The technique as presented may also be limited by biological factors, such as variability in expression of the cytokeratin masking epitope. This might be of particular concern in those cancers, including ovarian and breast cancer, which undergo epithelial-to-mesenchymal transition (EMT) or are enriched for non-epithelial components or stem cells16, as has recently been shown to occur in chemotherapy-treated ovarian cancer in vitro17, and in breast cancer patients in response to therapy18. This limitation may be overcome using alternative masking antibodies (or cocktails of antibodies), such as cytokeratin plus vimentin, which is upregulated in EMT16. In addition, since other components of the tissue (the microenvironment), such as fibroblasts or vascular endothelial cells are also increasingly being targeted by biological therapies, the technique may also be expanded to to score these components, using specific masks for compartments of interest, such as PECAM/ CD31 to stain for vascular endothelial cells.
Although the adaptation of the Simpson's index has been used as a measure of heterogeneity in the current protocol due to its simplicity, other measures of heterogeneity could be used, such as simple measurements of central tendency (mean, variance, median, etc). Additionally, the Simpson's index calculations could be modified to better suit a particular test population. The use of Z-score transformations allows the scoring to be more applicable for multiple markers since the heterogeneity is based on deviation around the mean for a data set. However, the overall range of scoring can be limited in this type of transformation. Some designs may be better suited to simply bin the actual AQUA scores for all samples of a particular marker set. The selection of the number of bins and cutoffs is also a limitation in the range of values which can result and may be optimized for alternative experimental designs.
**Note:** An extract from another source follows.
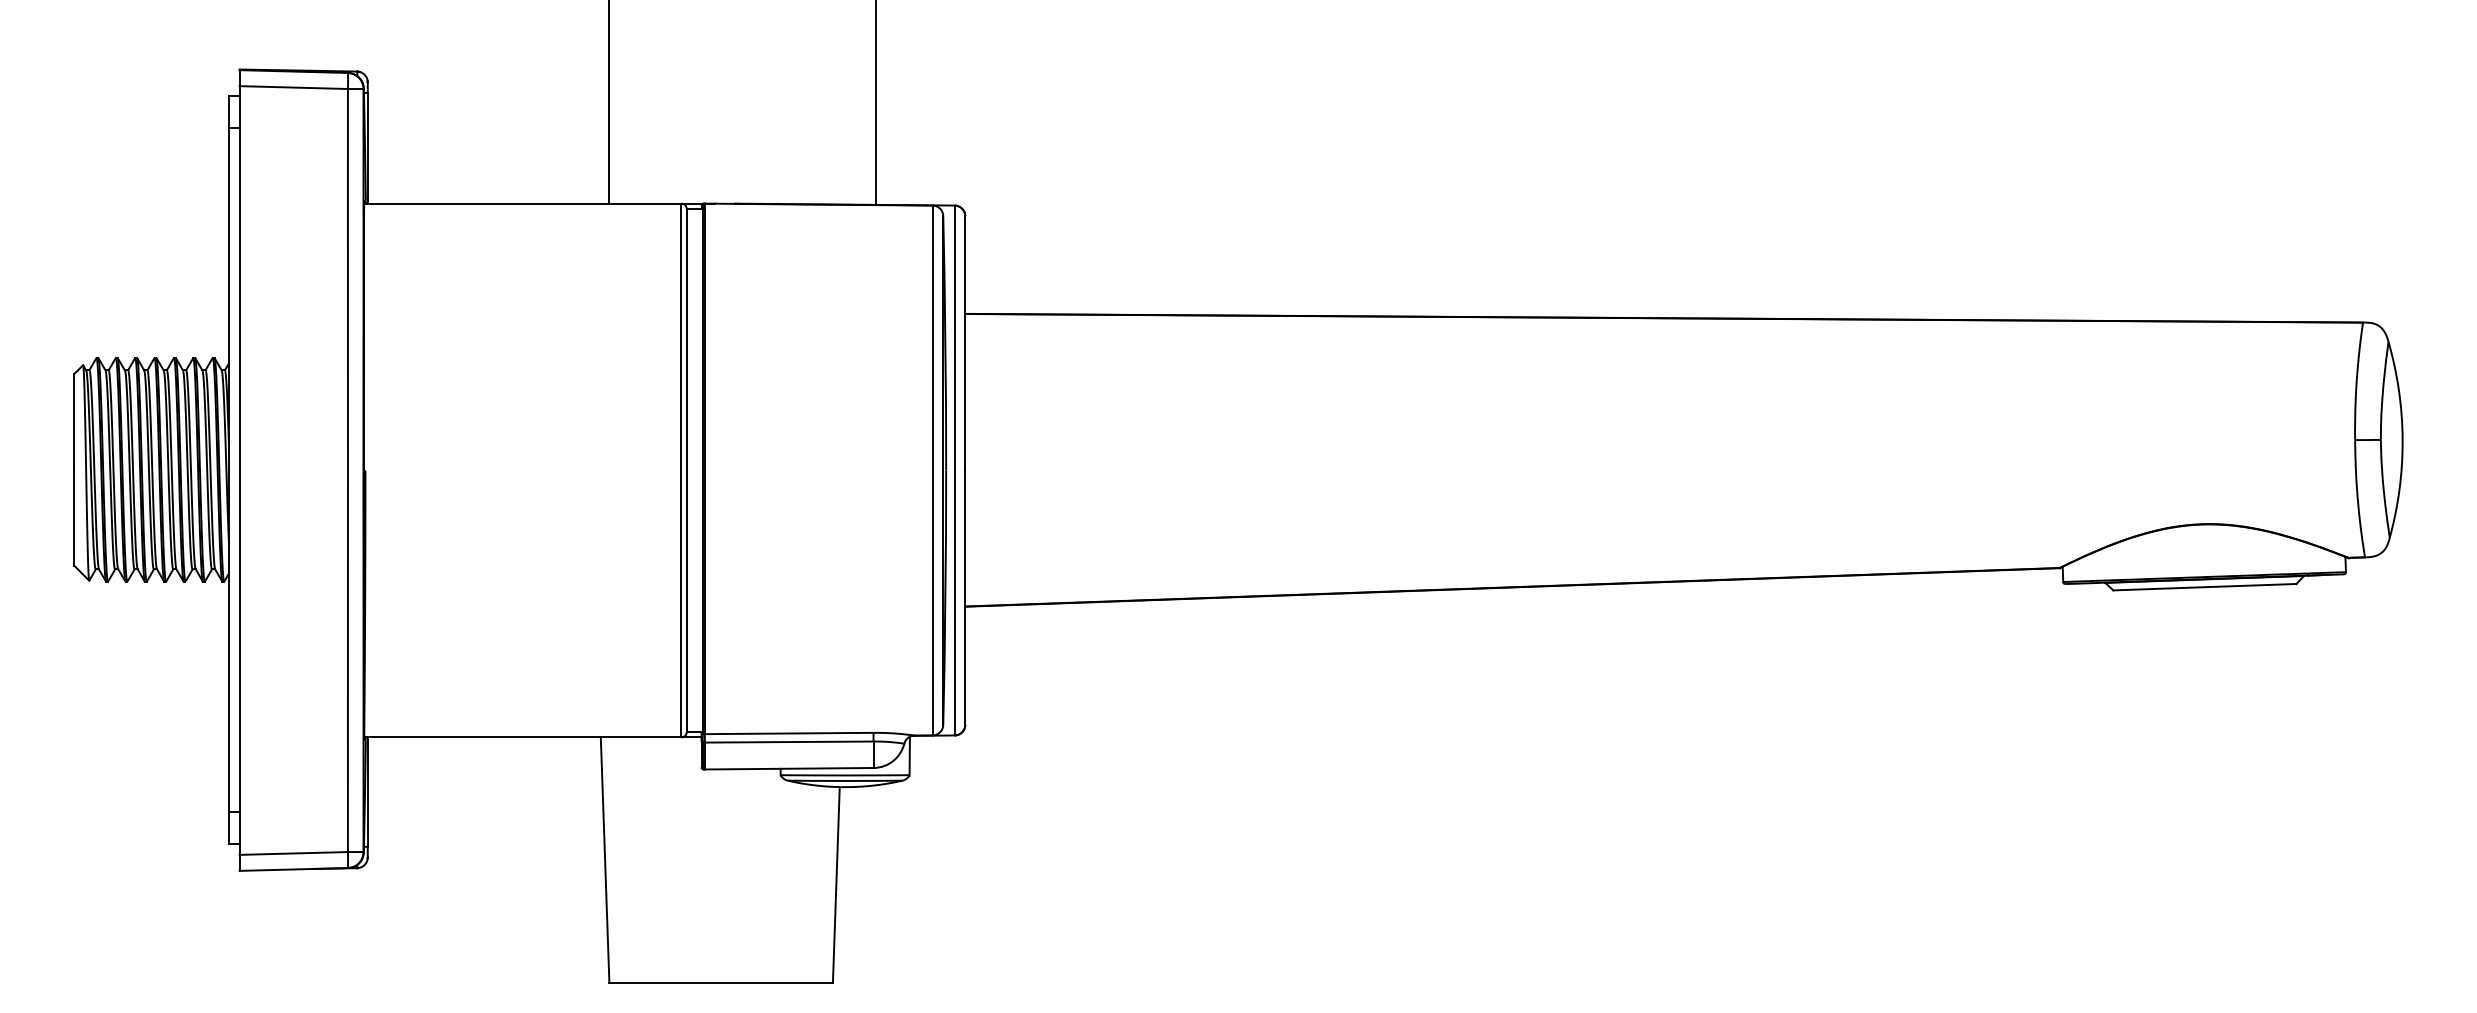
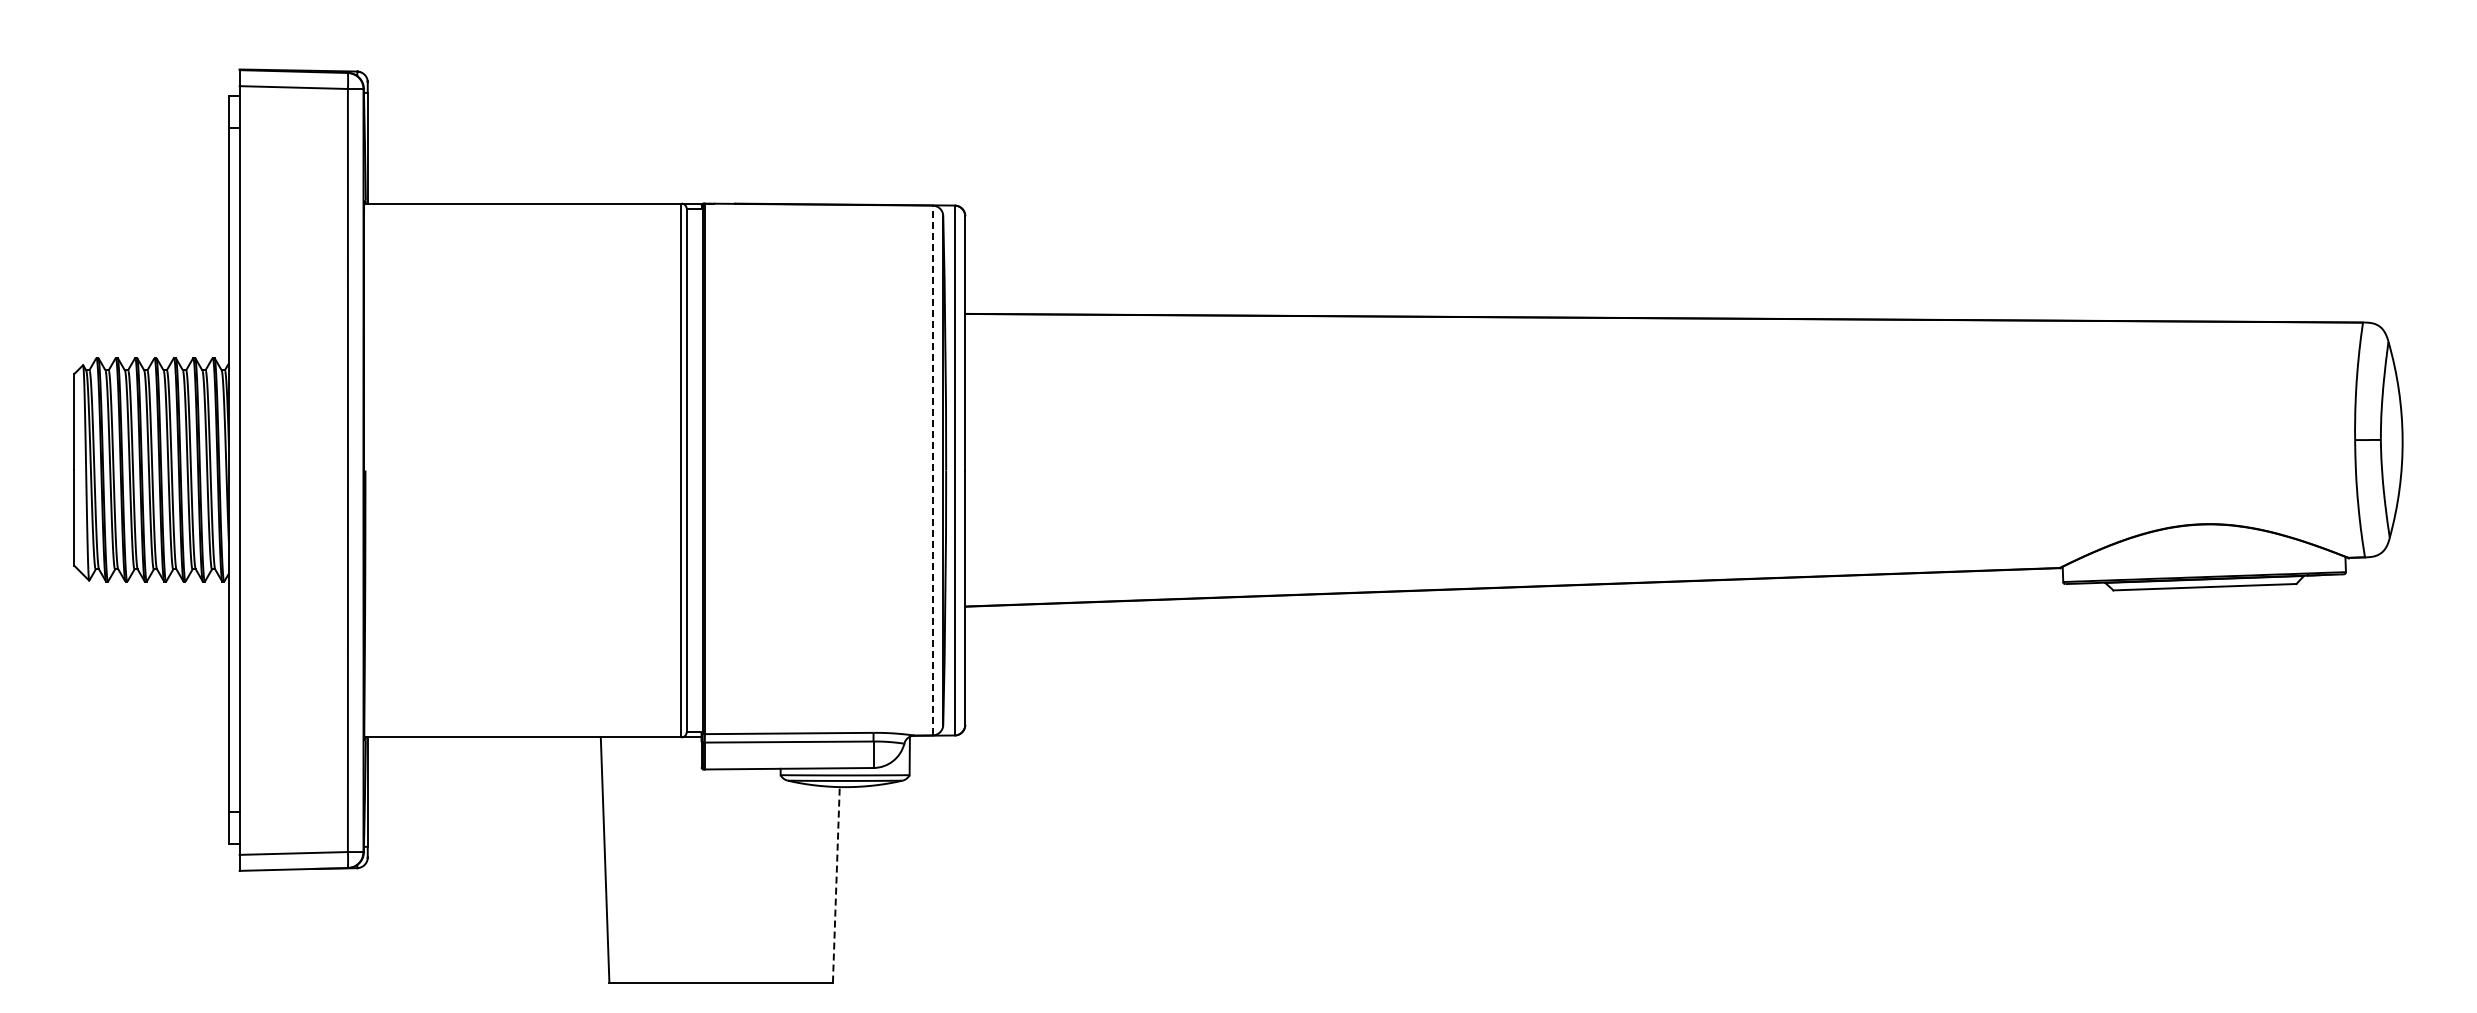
line at (609, 102): present -> none
line at (875, 103): present -> none
line at (932, 470): solid -> dashed
line at (836, 884): solid -> dashed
We have used ER and HER2 in the current study as candidate biomarkers, since they are already used in the clinic, help answer relevant clinical questions with respect to the efficacy of targeted therapies, and are known to exhibit considerable heterogeneity and change in primary and distant disease19. However, the optimal marker of heterogeneity remains to be determined. Other possibilities might include cytogenetic markers of clonality, such as those previously used in interphase FISH studies20. The approach requires further validation in large, well annotated clinical cohorts or clinical trials in order to further establish the relevance of this parameter in cancer biology.